[Collected data entries]
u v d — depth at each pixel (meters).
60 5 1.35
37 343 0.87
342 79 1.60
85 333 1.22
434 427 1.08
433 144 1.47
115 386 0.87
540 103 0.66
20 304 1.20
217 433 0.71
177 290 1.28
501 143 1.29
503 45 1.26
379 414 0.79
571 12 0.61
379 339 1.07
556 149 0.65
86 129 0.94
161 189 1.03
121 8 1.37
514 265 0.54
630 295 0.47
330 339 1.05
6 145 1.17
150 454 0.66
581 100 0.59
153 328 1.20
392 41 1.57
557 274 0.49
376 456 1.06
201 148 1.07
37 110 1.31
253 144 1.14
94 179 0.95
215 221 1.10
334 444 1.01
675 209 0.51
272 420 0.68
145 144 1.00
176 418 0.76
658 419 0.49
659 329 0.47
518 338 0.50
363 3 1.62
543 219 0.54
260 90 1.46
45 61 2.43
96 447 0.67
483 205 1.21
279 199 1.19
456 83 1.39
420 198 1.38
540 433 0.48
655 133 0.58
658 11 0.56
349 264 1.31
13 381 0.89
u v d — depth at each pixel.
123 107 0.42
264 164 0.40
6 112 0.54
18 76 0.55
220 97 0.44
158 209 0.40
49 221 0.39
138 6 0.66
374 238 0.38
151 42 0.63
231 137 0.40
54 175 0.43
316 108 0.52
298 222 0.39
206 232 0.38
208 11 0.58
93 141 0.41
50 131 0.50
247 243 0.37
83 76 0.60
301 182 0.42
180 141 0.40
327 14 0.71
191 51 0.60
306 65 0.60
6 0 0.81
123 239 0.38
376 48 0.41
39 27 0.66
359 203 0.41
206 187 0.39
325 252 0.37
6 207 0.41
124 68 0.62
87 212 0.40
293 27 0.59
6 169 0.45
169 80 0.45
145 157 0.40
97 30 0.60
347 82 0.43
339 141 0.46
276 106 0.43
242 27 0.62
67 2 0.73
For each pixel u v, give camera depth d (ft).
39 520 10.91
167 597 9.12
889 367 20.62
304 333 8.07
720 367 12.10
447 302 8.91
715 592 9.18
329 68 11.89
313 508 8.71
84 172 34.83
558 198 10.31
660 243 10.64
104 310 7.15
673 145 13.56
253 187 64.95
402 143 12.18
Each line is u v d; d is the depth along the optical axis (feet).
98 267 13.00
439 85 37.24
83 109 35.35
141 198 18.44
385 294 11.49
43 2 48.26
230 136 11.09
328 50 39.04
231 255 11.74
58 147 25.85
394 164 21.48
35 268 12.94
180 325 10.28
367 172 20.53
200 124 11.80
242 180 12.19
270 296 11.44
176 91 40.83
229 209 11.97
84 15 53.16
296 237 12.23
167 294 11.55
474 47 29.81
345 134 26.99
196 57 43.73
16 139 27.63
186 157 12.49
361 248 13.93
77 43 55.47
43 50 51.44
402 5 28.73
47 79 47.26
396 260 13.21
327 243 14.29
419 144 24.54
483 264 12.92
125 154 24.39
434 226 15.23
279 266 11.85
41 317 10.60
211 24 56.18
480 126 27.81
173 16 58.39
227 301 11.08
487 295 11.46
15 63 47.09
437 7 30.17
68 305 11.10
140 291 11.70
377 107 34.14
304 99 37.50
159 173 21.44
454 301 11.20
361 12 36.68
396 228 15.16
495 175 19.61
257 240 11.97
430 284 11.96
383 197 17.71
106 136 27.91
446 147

▸ Task objective
Copy every line in the entries above that has the string "pixel" in it.

▸ Answer box
u v d — depth at each pixel (meters).
u v d — depth at each pixel.
For each pixel u v, give camera depth d (ft).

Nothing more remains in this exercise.